日米首脳会談で「物品貿易協定」(TAG)の交渉に合意したといわれるが、実態は自由貿易協定(FTA)にほかならない――。通商交渉の舞台裏を知り尽くした細川昌彦氏が、日米首脳会談におけるパワーゲームの深層を徹底解説する。
 
日米首脳会談 国連総会に合わせて実施 貿易交渉開始で合意(写真:AFP/アフロ)

 まず、今回の首脳会談について素直に評価する点から始めよう。

 9月26日に開催された日米首脳会談における日本側の最大の焦点は、トランプ大統領が打ち出した自動車への25%の追加関税という脅しを避けるために、新たな貿易交渉をスタートすることだった。

 米国は追加関税で脅しながら、交渉入りを迫った。これに対し日本が最優先としたのは、自動車の追加関税を発動しない確約を得ることだった。とりあえず今後交渉している間は発動しない確約を得たようだ。これは7月の米欧首脳会談での欧州連合(EU)も同様の交渉をしており、日本はEUのやり方を参考にした。

 ただし、その拳は「挙げたまま」、ということも認識しておくべきだろう。米国はまだ脅しのカードを手放したわけではない。EUも日本も「交渉が続く限りは自動車への追加関税はない」と説明するが、米国から言えば、「脅しのカードを持ち続けて交渉する」というものである。

 日本はこれまで長年、米国からの圧力で譲歩を迫られることを懸念して、米国との2国間交渉を避けてきた。他方、今のトランプ政権は2国間協定にこだわって、米韓自由貿易協定(FTA)の見直し交渉、北米自由貿易協定(NAFTA)の見直し交渉、EUとの貿易交渉など、次々と2国間交渉を進めている。いつまでも日本だけが交渉に入ることを拒否し続けられないと、日本も現実を見据えた対応をしたのだろう。

══════════

作成内容 —
日米貿易交渉をめぐる文章を、最後の文の後から書き継ぐこと。 次の資料は、上の文章とは別の出典から取ったものである。

══════════

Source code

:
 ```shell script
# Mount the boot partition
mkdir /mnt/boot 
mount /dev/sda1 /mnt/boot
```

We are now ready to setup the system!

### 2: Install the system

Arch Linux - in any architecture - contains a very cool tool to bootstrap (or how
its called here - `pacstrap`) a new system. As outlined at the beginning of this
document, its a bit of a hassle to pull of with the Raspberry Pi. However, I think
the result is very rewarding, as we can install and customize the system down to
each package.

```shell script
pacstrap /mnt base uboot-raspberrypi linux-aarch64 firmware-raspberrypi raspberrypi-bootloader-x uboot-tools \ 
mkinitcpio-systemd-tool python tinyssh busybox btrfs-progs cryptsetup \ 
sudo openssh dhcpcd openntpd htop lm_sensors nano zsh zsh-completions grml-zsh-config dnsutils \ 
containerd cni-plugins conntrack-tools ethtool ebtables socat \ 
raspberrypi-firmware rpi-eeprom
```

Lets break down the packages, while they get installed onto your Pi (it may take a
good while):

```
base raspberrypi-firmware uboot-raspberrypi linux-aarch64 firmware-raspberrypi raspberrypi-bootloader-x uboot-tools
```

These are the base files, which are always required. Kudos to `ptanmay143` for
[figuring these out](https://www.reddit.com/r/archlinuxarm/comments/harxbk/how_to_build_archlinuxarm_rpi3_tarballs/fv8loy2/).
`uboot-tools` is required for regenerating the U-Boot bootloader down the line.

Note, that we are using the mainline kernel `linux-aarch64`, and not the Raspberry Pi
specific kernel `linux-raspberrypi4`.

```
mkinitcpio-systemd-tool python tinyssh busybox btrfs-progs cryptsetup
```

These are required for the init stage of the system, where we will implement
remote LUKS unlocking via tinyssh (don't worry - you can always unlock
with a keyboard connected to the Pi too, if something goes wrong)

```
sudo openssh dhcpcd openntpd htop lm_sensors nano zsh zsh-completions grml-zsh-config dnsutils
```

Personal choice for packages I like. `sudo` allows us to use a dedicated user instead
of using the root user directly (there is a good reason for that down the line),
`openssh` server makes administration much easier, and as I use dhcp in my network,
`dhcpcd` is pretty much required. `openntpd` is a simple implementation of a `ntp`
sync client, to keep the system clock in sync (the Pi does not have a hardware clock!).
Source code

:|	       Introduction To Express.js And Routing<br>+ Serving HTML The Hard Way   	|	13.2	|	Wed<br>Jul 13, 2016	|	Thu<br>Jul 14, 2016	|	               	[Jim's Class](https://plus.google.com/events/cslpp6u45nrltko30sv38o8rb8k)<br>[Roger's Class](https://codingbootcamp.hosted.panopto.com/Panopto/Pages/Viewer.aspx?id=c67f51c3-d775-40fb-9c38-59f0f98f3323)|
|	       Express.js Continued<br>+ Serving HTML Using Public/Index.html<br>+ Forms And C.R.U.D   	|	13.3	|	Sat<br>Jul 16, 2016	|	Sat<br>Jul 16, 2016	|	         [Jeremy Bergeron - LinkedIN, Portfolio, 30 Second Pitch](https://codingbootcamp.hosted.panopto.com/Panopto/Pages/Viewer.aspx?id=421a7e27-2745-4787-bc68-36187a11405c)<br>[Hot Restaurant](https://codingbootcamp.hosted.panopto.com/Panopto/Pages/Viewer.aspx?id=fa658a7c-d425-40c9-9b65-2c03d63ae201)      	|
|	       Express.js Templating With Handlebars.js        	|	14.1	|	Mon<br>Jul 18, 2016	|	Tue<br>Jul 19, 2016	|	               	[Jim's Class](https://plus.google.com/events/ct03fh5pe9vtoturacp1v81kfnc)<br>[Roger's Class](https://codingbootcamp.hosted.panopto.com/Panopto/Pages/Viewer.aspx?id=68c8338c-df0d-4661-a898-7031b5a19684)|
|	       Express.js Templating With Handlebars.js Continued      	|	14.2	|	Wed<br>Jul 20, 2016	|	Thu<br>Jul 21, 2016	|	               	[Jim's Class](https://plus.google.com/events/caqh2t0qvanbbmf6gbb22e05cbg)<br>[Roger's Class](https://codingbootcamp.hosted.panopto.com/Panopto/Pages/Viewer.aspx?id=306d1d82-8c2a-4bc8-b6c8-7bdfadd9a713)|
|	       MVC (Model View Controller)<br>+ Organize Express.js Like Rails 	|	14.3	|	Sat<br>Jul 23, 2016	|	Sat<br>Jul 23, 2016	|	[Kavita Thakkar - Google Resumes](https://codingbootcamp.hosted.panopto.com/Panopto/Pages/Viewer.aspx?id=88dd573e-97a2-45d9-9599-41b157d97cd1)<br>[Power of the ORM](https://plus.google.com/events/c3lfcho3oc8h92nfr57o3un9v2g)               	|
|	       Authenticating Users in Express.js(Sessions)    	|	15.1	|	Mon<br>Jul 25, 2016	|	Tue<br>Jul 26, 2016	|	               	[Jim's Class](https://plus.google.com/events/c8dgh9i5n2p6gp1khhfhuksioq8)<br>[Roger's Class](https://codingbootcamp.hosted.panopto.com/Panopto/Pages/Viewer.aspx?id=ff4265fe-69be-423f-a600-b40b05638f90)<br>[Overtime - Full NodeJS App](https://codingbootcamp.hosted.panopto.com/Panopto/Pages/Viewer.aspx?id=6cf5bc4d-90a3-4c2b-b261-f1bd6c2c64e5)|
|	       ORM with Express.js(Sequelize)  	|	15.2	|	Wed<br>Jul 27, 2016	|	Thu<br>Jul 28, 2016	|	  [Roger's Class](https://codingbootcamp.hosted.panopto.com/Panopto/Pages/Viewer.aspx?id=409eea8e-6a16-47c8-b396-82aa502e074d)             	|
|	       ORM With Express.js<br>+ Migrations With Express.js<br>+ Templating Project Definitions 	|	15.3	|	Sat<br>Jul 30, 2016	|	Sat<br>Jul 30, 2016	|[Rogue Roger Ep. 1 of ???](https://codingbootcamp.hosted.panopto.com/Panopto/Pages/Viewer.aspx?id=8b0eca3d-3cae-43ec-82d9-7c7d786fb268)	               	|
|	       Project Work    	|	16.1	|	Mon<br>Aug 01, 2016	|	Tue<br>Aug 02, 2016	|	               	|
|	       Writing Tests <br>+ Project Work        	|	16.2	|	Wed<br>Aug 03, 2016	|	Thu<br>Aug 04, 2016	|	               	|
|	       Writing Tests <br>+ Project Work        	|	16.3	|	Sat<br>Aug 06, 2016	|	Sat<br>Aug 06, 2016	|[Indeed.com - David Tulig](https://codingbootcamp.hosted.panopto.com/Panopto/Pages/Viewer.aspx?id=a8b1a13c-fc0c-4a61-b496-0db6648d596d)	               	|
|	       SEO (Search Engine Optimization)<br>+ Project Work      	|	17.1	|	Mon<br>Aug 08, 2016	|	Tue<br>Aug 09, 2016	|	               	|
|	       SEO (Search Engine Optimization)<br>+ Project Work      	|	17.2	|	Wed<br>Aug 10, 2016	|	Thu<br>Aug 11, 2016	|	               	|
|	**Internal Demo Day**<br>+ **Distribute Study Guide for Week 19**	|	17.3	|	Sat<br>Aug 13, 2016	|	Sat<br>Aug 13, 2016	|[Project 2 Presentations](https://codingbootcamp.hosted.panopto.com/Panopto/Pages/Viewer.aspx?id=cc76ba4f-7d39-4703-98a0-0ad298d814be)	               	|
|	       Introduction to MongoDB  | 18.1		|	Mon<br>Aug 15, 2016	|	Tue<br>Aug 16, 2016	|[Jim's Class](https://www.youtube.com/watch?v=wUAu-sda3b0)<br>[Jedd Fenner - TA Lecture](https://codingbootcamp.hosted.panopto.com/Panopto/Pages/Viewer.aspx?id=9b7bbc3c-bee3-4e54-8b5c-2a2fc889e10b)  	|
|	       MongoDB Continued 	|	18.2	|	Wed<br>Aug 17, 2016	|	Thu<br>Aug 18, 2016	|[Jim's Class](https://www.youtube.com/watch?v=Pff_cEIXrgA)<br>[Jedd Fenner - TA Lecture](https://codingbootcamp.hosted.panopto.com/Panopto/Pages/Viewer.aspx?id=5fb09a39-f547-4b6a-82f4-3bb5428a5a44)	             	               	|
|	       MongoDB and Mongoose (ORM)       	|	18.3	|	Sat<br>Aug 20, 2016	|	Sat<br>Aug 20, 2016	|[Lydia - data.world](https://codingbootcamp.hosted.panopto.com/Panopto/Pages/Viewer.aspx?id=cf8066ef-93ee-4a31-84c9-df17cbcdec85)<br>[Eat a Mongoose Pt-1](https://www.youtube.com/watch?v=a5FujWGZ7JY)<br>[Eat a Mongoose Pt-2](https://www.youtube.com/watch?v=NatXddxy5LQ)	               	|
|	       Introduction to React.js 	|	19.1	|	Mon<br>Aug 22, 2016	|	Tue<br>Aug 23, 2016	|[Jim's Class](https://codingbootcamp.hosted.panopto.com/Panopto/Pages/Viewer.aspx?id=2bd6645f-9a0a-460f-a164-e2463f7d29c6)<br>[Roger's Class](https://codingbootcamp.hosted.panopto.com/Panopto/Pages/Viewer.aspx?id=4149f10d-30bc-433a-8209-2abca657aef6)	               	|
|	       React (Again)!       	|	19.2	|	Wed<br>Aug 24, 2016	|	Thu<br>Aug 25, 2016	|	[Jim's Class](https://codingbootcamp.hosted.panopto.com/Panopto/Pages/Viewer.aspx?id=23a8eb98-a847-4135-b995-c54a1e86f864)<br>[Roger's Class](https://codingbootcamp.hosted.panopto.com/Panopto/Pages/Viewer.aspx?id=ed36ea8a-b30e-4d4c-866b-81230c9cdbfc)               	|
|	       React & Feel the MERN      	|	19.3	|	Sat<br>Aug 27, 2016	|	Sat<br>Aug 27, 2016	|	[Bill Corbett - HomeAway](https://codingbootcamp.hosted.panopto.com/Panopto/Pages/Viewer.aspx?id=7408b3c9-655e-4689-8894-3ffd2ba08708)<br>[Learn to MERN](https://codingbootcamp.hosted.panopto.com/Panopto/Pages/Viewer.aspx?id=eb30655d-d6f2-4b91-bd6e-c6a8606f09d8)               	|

══════════

解答欄 —
 日米首脳が合意した交渉は「物品貿易協定」(TAG)という名のFTAの交渉だ。日本政府の発表では、これから日米でスタートするのは「物品貿易協定(TAG)」だとして、あえてFTAという名称を避けたようだ。それはなぜか。

日本が「FTA」の名称を避けたいわけ

 確かに、モノの貿易の関税の交渉を始めることにしたのだから、TAGと呼ぶこと自体は間違いではない。しかし世界貿易機関(WTO)という国際ルールでは、特定国に対して関税を引き下げるにはFTAという手段しかないということを忘れてはならない。TAGという名称を付けようが、付けまいが、それはFTAなのだ。

 安倍総理は「これはFTAか」との記者の質問に、「日本がこれまで締結してきた包括的なFTAではない」とすれ違い答弁をわざわざしている。これがその後、日本の報道に混乱と誤解を招いたのだ。これは「包括的でないFTA」であっても、当然FTAである。

 では何故FTAと呼ぶのを避けたのか。

 日本には伝統的にFTAに対して強烈なアレルギーがある。FTAになれば、米国からの圧力で日本は農産物の市場開放をさせられるとの被害者意識が根強くある。だから、国会答弁でも「今の協議はFTA交渉ではない」と言い続けてきた。

 実は同じように日本がFTAという名称を避ける動きは16年前にもあった。日本が編み出した「経済連携協定」(EPA)という言葉がそうだ。この言葉も日本の造語だと言うことはあまり知られていない。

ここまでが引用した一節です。